DOCUMENT SEGMENT:
(tinkerpop) 24/27: Update developer docs for the AsciidoctorJ documentation build (tinkerpop-6jq.11)

colegreer Mon, 08 Jun 2026 10:17:18 -0700

This is an automated email from the ASF dual-hosted git repository.

Cole-Greer pushed a commit to branch docs-3.7
in repository https://gitbox.apache.org/repos/asf/tinkerpop.git


commit a5d924a5aaa673ba9cc3faf40798db5a1e416840
Author: Cole Greer <[email protected]>
AuthorDate: Thu Jun 4 10:38:33 2026 -0700

    Update developer docs for the AsciidoctorJ documentation build 
(tinkerpop-6jq.11)
    
    The old shell/AWK preprocessor and postprocessor directories have been
    removed, but the developer documentation still described that system.

INFORMATION PROVIDED:
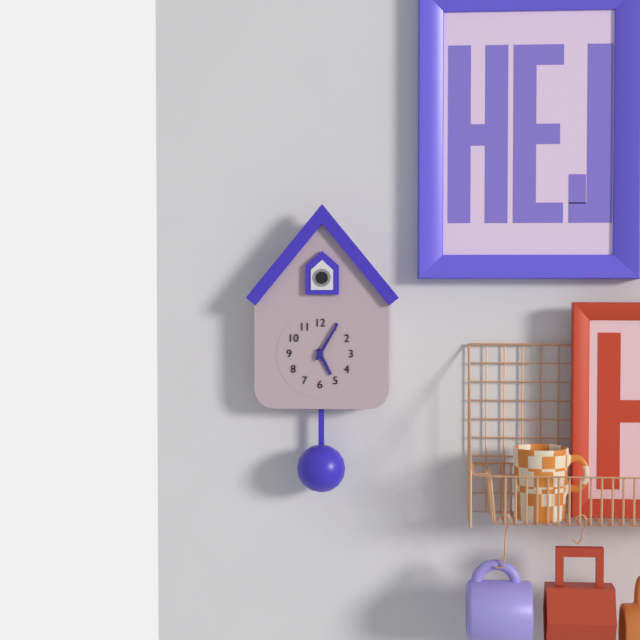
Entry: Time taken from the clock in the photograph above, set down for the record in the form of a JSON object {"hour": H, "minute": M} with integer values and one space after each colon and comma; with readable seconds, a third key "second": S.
{"hour": 5, "minute": 5}
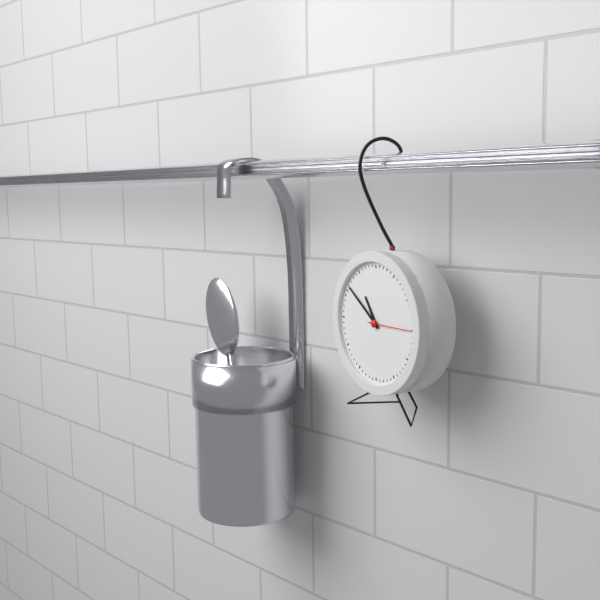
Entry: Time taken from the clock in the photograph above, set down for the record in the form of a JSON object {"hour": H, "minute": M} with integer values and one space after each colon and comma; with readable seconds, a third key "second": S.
{"hour": 10, "minute": 51}
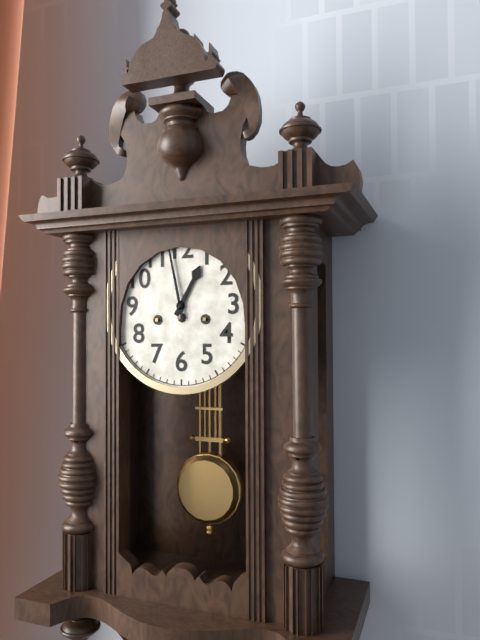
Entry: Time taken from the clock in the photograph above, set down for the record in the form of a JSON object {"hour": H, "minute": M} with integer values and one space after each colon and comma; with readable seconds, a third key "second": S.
{"hour": 12, "minute": 58}
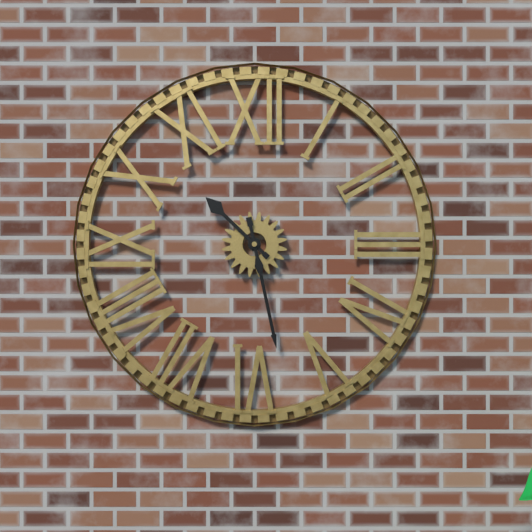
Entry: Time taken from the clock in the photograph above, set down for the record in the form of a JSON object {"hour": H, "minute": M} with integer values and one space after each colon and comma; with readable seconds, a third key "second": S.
{"hour": 10, "minute": 28}
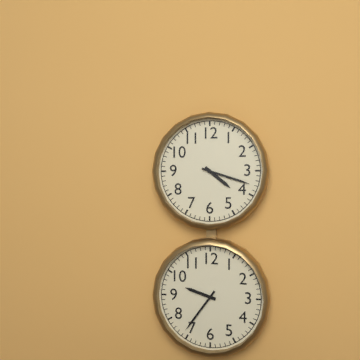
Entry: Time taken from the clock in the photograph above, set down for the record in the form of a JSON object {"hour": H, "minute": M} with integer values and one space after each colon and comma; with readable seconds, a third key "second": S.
{"hour": 4, "minute": 18}
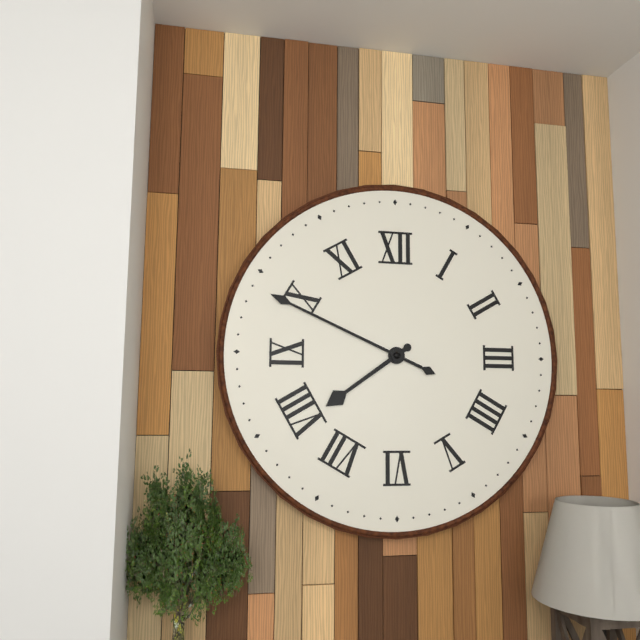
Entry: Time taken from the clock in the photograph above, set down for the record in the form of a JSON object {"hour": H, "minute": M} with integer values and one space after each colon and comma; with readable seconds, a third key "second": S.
{"hour": 7, "minute": 49}
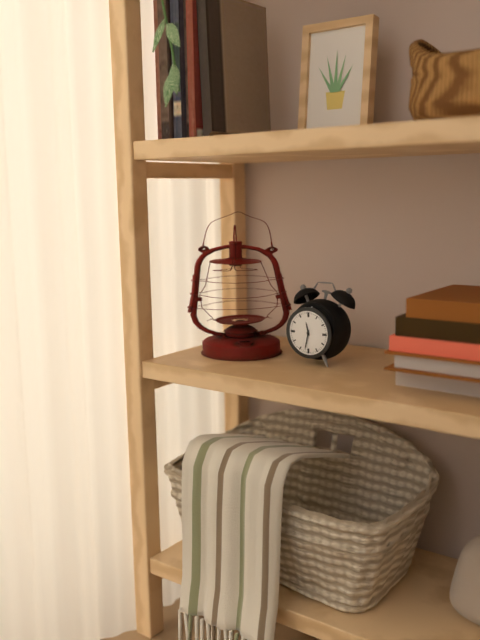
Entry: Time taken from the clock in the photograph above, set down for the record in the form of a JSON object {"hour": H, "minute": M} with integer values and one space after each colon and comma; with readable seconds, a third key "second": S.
{"hour": 11, "minute": 32}
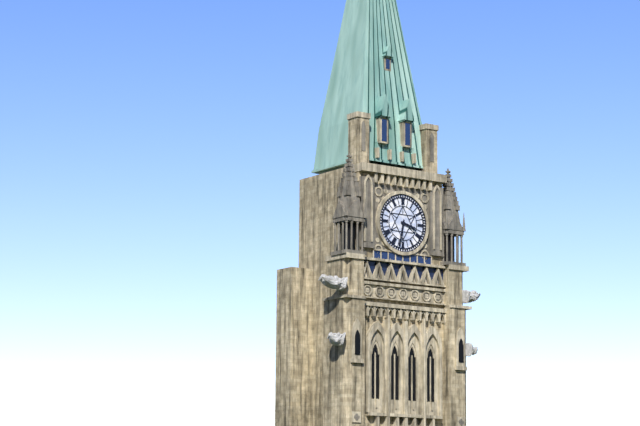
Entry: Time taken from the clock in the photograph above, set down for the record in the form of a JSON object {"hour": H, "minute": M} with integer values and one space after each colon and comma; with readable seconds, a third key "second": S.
{"hour": 3, "minute": 32}
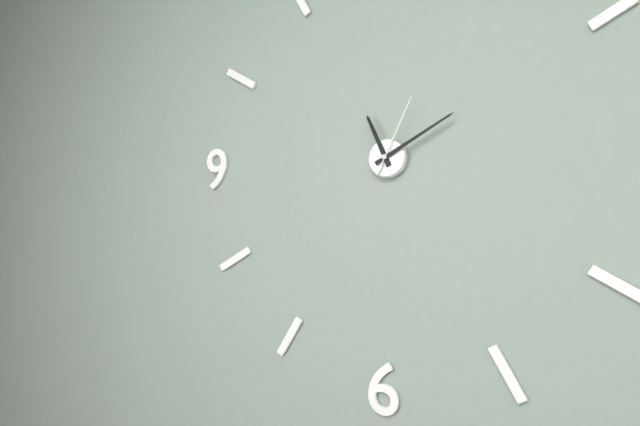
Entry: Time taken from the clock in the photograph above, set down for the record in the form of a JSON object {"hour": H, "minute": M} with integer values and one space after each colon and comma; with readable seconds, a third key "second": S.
{"hour": 11, "minute": 10, "second": 4}
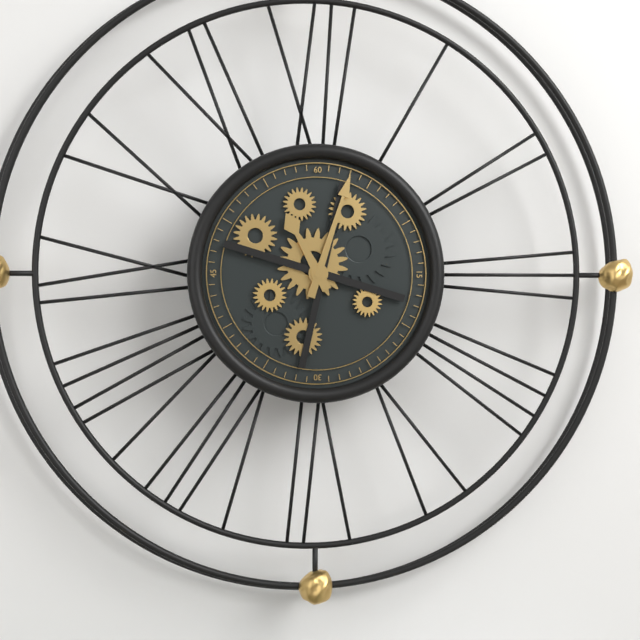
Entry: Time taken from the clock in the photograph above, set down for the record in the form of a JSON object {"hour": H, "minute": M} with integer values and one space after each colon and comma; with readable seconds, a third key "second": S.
{"hour": 11, "minute": 3}
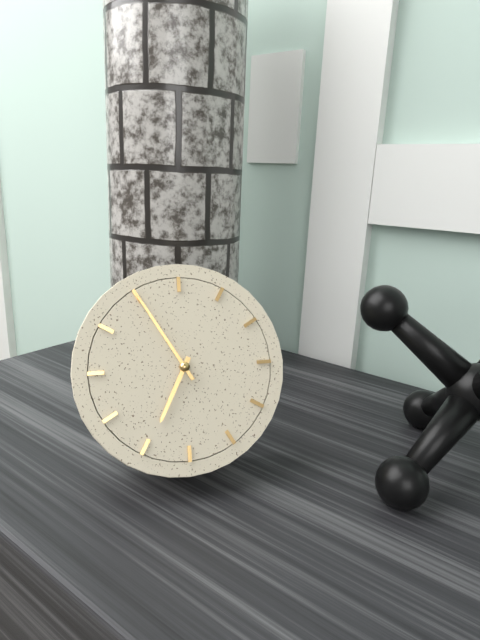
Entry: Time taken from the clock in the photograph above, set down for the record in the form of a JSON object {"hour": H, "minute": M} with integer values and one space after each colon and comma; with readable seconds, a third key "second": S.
{"hour": 6, "minute": 55}
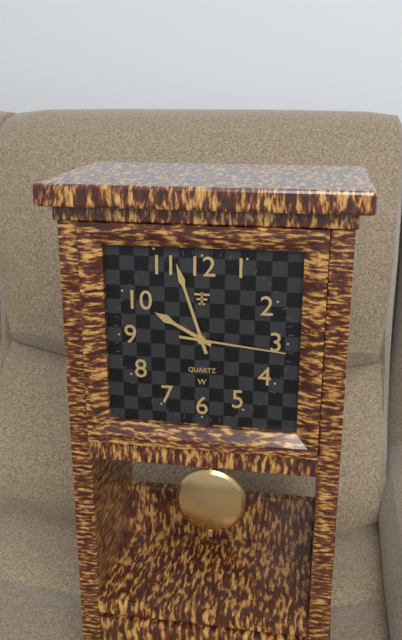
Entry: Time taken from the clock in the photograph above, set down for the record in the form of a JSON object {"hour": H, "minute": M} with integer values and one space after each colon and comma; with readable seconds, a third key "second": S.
{"hour": 9, "minute": 57, "second": 16}
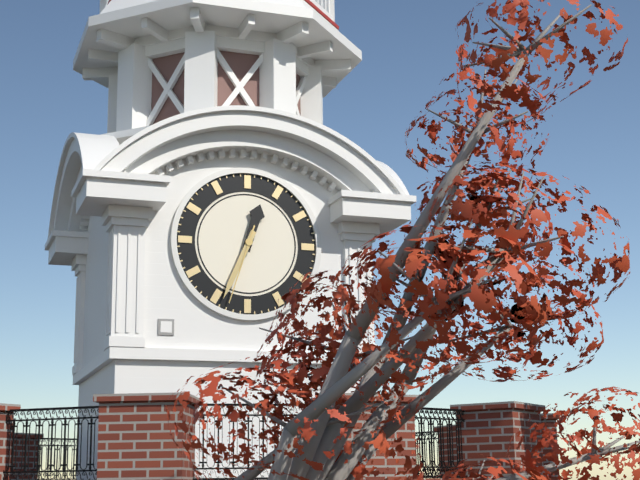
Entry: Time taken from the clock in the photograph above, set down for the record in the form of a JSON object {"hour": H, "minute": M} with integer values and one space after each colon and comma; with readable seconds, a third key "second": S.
{"hour": 12, "minute": 34, "second": 33}
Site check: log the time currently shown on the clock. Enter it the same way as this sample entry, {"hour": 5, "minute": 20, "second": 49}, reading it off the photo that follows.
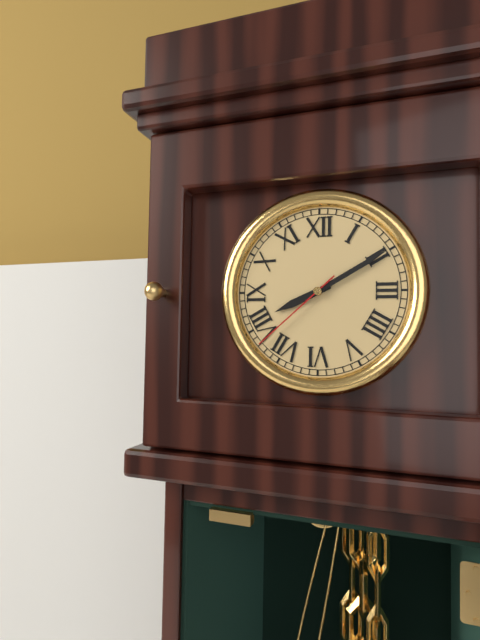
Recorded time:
{"hour": 8, "minute": 10, "second": 38}
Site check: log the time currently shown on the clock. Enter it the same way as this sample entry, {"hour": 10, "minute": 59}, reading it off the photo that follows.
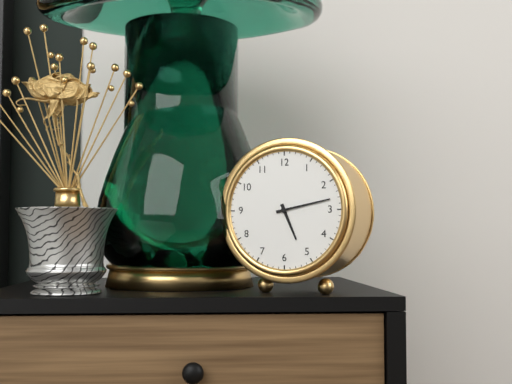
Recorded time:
{"hour": 5, "minute": 13}
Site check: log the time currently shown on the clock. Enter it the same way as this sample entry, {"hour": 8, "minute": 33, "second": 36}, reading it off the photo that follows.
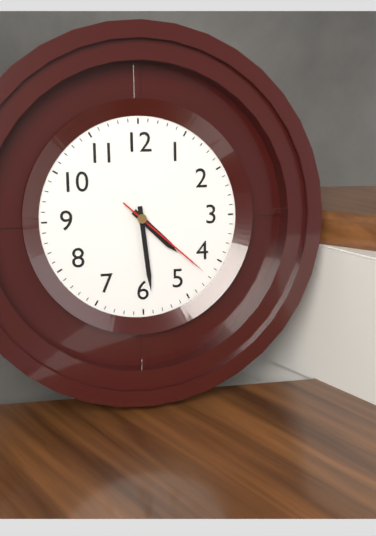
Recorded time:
{"hour": 4, "minute": 29, "second": 22}
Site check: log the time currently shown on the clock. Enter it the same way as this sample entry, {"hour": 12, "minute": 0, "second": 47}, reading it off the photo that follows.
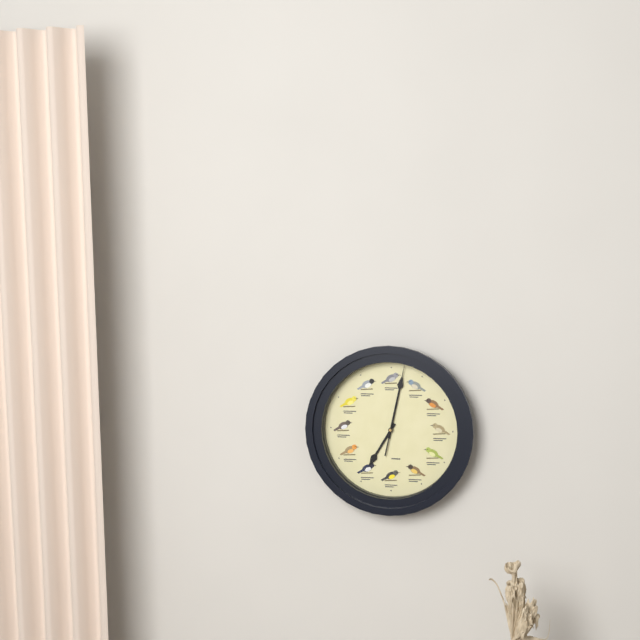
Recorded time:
{"hour": 7, "minute": 2, "second": 2}
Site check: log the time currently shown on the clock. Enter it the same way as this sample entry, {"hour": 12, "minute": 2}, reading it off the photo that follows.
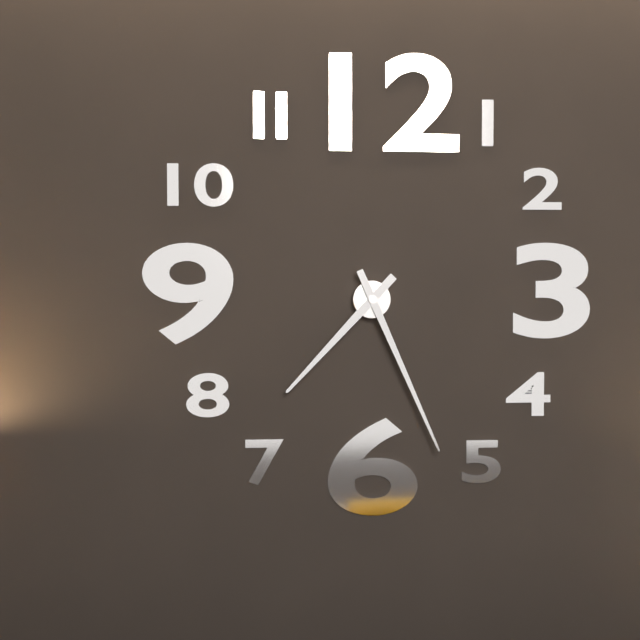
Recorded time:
{"hour": 7, "minute": 26}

GIVEN PROBLEM 1: Output the part of the TinkerPop commit email starting with "commit a5d924a5aaa673ba9cc3faf40798db5a1e416840" and going on through "described that system.".
GIVEN PROBLEM 2: Pick up the TinkerPop commit email after its last line and continue writing it.
The entries have no connection to the TinkerPop commit email.

EXERCISE OUTPUT 1:
commit a5d924a5aaa673ba9cc3faf40798db5a1e416840
Author: Cole Greer <[email protected]>
AuthorDate: Thu Jun 4 10:38:33 2026 -0700

    Update developer docs for the AsciidoctorJ documentation build 
(tinkerpop-6jq.11)
    
    The old shell/AWK preprocessor and postprocessor directories have been
    removed, but the developer documentation still described that system.

EXERCISE OUTPUT 2:
    Rewrite the "Documentation Environment" section to describe the
    Maven-based AsciidoctorJ extension: it now states the build is
    Maven-driven, runs OLAP examples against the local filesystem
    (fs.defaultFS=file:///) so no Hadoop cluster is required, notes the
    Spark-on-YARN recipe is rendered from pre-captured output, and adds the
    prerequisite distribution build and --dryRun option. Drop the obsolete
    pseudo-distributed Hadoop / yarn-site / mapred-site instructions and the
    AWK/GNU-utils requirements. Point the OLAP jar-conflict note at the new
    per-book plugin exclusion mechanism, and update stale "preprocessor"
    wording in the committer docs.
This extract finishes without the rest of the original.